On December 16, 1944 at 5:30 on a bitterly cold morning American troops in the Ardennes forest came under a massive artillery barrage, followed by swarms of German armored vehicles clattering out of the fog, and waves of infantry. the German offensive in the Ardennes had begun. It wasn’t supposed to happen. The Germans were supposed to be on their last legs. The war was supposedly as good as won. Hitler didn’t buy that. He had a grand vision of a drive to Antwerp, splitting the Allied armies in the West. His generals, who had a better grounding in reality, knew this was impossible. Nonetheless, they planned and executed the offensive with the last German reserves. Not for the first or the last time, the senior American leadership had failed the men in the front line. They had not pieced together the intelligence they had and they had not made adequate preparation for the assault that swept into their forward positions on December 16. Other armies beset by the furor teutonicus had crumbled away. The American Army held due to the grit and stubbornness of thousands of soldiers who acted spontaneously, with little or no guidance or direction, resisting locally with whatever was at hand. The German advance continued, but in grinding fashion. There was no shattering breakthrough. By the second day, December 17, 1944, the Germans had reached the crossroads town of St. Vith. They had to take St. Vith. The American defenders, outgunned and outnumbered held out until December 23. This action derailed the entire German timetable, and consumed precious days of foul weather, which had grounded the Allied air forces. On the same day, December 17, a Waffen SS unit under the command of Joachim Pieper murdered 113 American prisoners. The details of the Malmedy Massacre are still disputed. But the plain fact is that Waffen SS units composed of veterans of the Russian front, where neither side adhered to civilized standards of conduct, had a well-deserved reputation for brutality.
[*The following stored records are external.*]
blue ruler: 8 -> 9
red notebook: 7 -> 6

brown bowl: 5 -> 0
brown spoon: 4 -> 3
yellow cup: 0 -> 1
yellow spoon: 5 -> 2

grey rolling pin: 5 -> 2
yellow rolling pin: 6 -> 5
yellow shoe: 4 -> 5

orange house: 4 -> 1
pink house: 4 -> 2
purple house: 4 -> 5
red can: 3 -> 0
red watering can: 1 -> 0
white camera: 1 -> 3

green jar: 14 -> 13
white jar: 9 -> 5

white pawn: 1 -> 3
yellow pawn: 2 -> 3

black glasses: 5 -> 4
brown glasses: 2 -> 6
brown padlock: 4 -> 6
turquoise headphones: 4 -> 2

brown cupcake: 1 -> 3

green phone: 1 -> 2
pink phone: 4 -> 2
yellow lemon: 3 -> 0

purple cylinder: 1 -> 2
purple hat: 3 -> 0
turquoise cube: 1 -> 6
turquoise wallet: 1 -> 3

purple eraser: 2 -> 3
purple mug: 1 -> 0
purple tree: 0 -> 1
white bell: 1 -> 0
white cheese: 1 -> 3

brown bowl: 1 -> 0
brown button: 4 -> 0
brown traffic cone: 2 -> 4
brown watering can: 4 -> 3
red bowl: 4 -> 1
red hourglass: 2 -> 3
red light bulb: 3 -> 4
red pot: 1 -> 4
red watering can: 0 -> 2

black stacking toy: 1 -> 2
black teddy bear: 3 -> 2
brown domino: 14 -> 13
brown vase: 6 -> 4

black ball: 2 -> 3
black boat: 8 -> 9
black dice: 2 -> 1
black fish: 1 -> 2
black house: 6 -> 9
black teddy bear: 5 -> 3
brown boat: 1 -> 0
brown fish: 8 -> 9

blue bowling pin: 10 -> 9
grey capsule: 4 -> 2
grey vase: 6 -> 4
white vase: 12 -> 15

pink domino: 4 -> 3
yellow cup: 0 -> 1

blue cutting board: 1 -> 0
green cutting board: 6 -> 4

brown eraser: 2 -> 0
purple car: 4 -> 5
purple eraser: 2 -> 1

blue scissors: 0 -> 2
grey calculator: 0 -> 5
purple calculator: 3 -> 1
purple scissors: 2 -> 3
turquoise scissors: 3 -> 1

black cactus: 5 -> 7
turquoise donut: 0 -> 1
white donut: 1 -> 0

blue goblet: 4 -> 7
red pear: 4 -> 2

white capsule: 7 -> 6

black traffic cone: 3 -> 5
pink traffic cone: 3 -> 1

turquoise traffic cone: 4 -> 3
Let us remember the soldiers who held out amidst the cold and the fog and the confusion, who died in hundreds of nameless and forgotten skirmishes, who made the Germans pay for every inch of ground.
God bless America.
(One of these days I hope to make a pilgrimage to these battlefields. This page lists cemeteries and museums in the area.)
Pieper was sentenced to death by hanging, but he was never executed. His sentence was commuted to life imprisonment, and he ended up being released from Landsberg prison in 1957. He was murdered in France in July 1976.
Thomas, thanks for the correction.
Who murdered Pieper?
My recollection is that, although local communists were believed responsible, no one was ever charged.
It was my understanding that Pieper was not murdered in France,but he died in a fire.
Ambiguous biography seems to imply killed & burnt.
Looks like killed first, then house burnt down.
He deserved the death sentence. I wonder why it got cut down to life, then to only 12 years in prison?